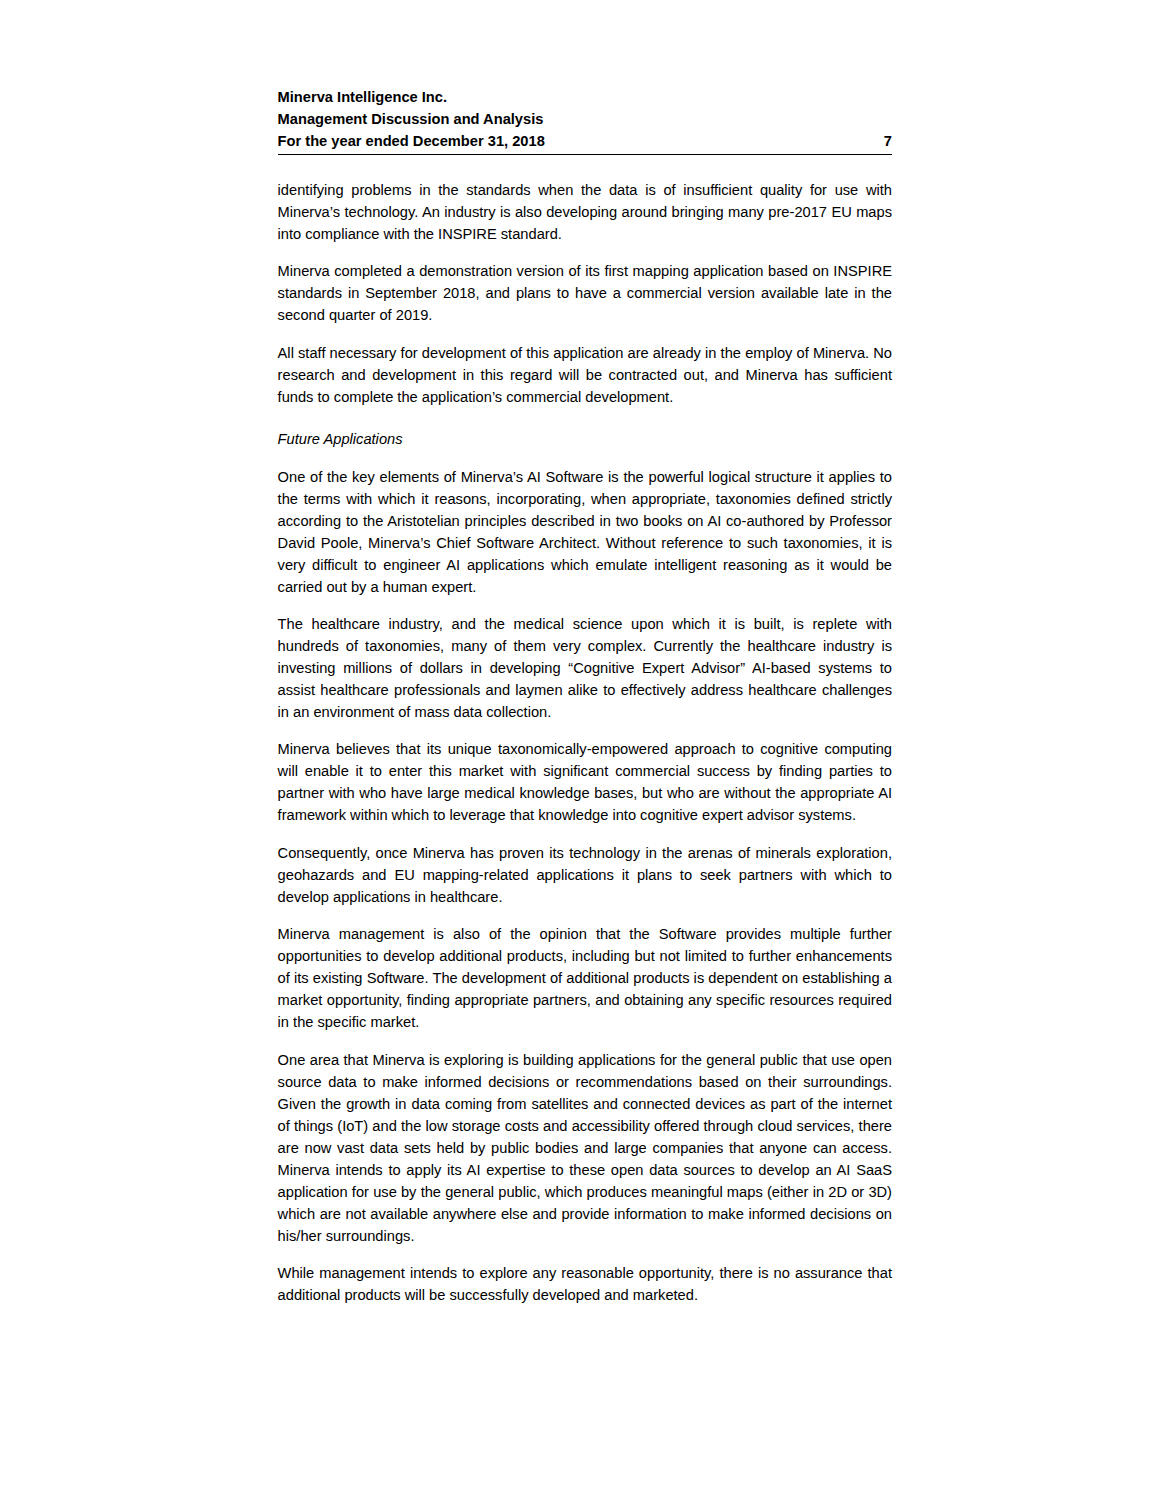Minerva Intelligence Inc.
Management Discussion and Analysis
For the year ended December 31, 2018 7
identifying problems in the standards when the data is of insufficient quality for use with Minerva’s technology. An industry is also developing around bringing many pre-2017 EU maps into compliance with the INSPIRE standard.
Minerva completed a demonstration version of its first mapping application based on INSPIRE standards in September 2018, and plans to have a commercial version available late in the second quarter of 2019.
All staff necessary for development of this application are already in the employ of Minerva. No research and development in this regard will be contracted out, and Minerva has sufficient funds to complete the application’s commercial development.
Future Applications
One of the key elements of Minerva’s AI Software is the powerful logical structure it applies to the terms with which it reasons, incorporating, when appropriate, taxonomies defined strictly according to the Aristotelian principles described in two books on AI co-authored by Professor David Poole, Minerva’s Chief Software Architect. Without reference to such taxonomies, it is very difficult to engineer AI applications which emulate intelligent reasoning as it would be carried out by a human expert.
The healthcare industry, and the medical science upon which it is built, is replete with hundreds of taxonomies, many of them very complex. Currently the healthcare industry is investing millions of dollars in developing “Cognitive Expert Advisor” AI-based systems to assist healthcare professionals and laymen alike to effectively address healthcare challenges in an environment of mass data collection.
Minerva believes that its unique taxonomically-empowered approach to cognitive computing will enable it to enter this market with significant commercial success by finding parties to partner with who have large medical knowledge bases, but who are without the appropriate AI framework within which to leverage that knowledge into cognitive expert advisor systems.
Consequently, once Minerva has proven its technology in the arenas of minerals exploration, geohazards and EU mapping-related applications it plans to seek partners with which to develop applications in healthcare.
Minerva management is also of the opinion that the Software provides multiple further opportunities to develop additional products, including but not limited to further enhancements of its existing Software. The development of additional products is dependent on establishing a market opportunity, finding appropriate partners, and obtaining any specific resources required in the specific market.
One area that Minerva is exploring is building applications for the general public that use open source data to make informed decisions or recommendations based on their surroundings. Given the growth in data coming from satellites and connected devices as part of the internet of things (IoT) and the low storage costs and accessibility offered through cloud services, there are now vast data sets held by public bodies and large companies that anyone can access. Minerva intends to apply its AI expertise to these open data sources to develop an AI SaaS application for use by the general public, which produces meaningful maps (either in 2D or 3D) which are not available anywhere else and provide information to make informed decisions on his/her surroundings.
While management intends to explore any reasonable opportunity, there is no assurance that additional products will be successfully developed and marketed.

━━━

> [Problem statement] Your task is to return each line of the data above that contains the string "opportunity".

> [Completed exercise]
Minerva management is also of the opinion that the Software provides multiple further opportunities to develop additional products, including but not limited to further enhancements of its existing Software. The development of additional products is dependent on establishing a market opportunity, finding appropriate partners, and obtaining any specific resources required in the specific market.
While management intends to explore any reasonable opportunity, there is no assurance that additional products will be successfully developed and marketed.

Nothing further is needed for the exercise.